In FY18, the AML ownership structure was further consolidated.
- 21 companies of the Shanghvi family, including those which held stake in AML, were to be merged into Shanghvi Finance.
- This group consolidation of promoter companies led Shanghvi Finance to hold a direct majority stake—59.27 percent—in Aditya Medisales.
Thus, it was only in FY18 that AML was listed as a related party of Sun Pharma.
Till then, despite its relationship with Shanghvi and his family, AML escaped all company law provisions applying to related-party transactions.
Starting April 1, 2014, related-party transactions, such as those between Sun Pharma and AML, would have required board approval and a shareholder vote in which the related party could not participate.
Had these provisions applied, shareholders would have had the chance to vote on certain peculiar financial arrangements between Sun Pharma and AML. Arrangements that BloombergQuint discovered while sifting through filings by both companies.
AML is the largest distributor of Sun Pharma’s drugs and formulations in the domestic market.
The company has warehouses and godowns spread across the country and 32 C&F locations to support its business operations, said Brickworks Ratings in an April 2015 report.
But AML’s operational costs don’t seem to be commensurate with the scale of its operations, as per data reviewed by BloombergQuint.
Despite the many warehouses and godowns it operates, AML spent just Rs 2.22 crore on payroll and Rs 14 lakh on power in FY18. This seems too low for a distribution company with Rs 8,000 crore in sales, close to Sun Pharma’s standalone sales, requiring high-end storage facilities for drugs and formulations.
AML and Sun Pharma didn’t respond to BloombergQuint’s emailed query seeking clarity on these operational costs.
Advances To Private Promoter Entities
Despite its low operational costs, AML has taken unsecured loans worth Rs 600 crore as on March 2018. The company did not respond to BloombergQuint’s queries regarding use of funds.

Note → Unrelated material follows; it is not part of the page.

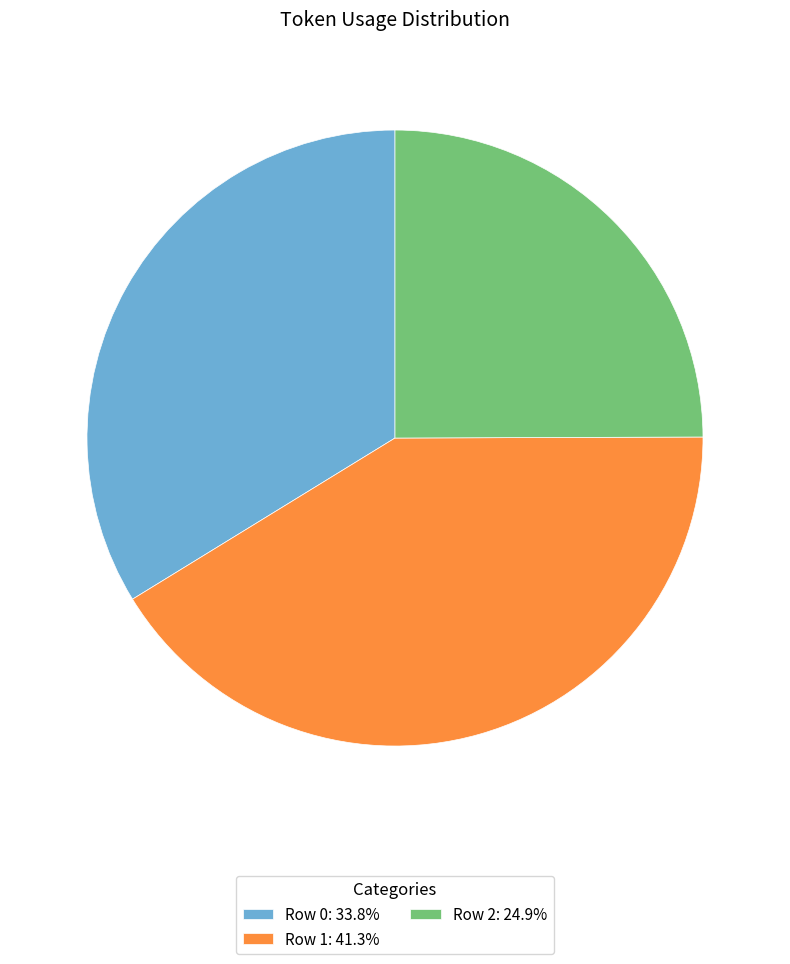

True or false: Row 0 accounts for 48% of the total.

False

By the way, AML is listed among the many entities that Sun Pharma extended unsecured loans to in FY18. But no specific amounts are available, and the company did not respond to queries for details.
A Distributor With Treasury Operations?
AML has been investing receivables and short-term loans in treasury operations.

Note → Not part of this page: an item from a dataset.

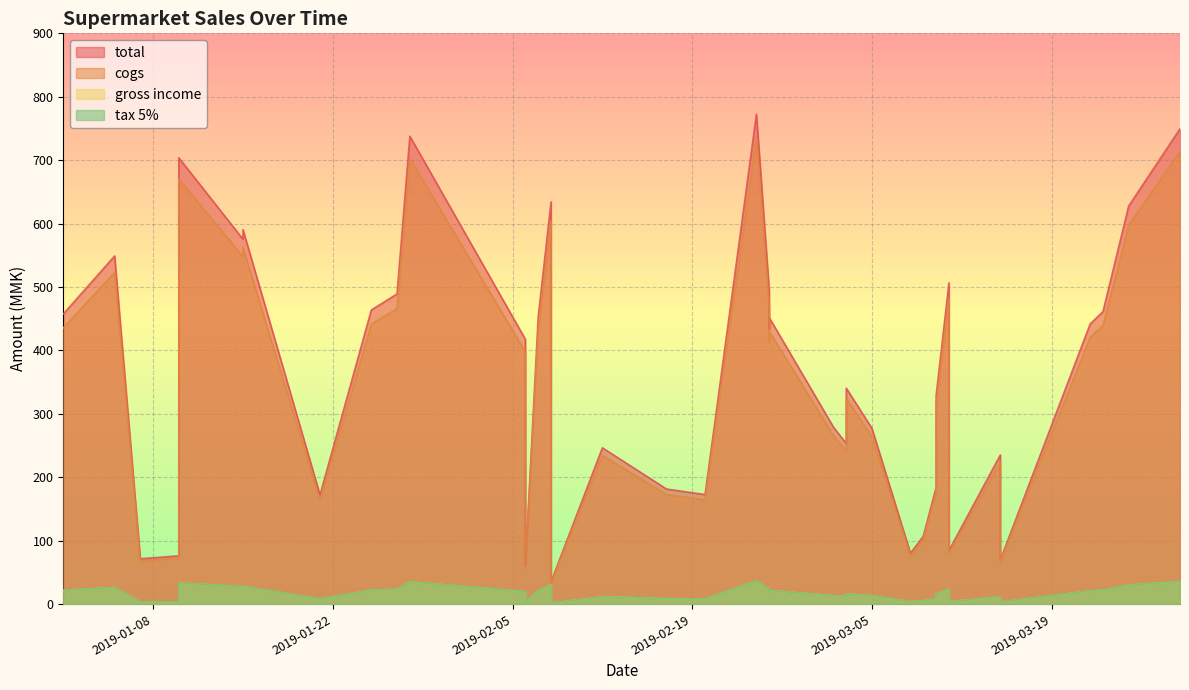

Is the value of gross income at 2019-02-25 greater than the value of tax 5% at 2019-01-10?

Yes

According to BloombergQuint’s calculations, in FY18, AML’s collection cycle from customers was 19 days and its payable cycle to Sun Pharma was 42 days.

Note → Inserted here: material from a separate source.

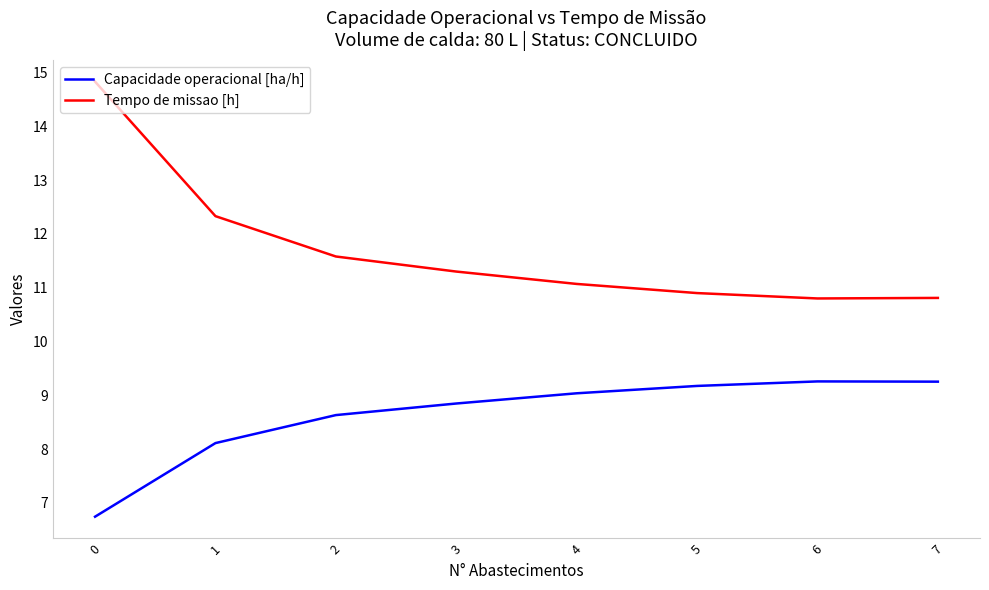

List the series in order of their overall mean, highest first.

Tempo de missao [h], Capacidade operacional [ha/h]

BloombergQuint also reviewed data for 14 years and computed that on an average, the company received payments from wholesalers in 20 days and paid Sun Pharma every 70 days.
This gap allowed AML to invest the temporary surplus cash in inter-corporate short-term deposits. As part of the treasury operations, it also seems to have further lent some of the unsecured loans it received.
It is not uncommon for promoters to privately own several companies that may be suppliers, vendors or distributors for their flagship, listed company. This has been a common way for promoters to extract value from the supply chain for their personal benefit and is the main reason why the new company law in 2014 introduced stricter disclosure and approval provisions for related party transactions. Despite that Sun Pharma seems to have used technicalities to avoid listing AML as a related party all the way till 2018. This issue is one among many that has created a corporate governance storm for the company.
In its statement to BloombergQuint, the company said it is reviewing the relationship with AML. “Sun Pharma’s relationship with AML is on an arm’s-length basis. As investors have expressed concerns regarding this arrangement, we are in the process of evaluating various options for undertaking domestic formulation business.”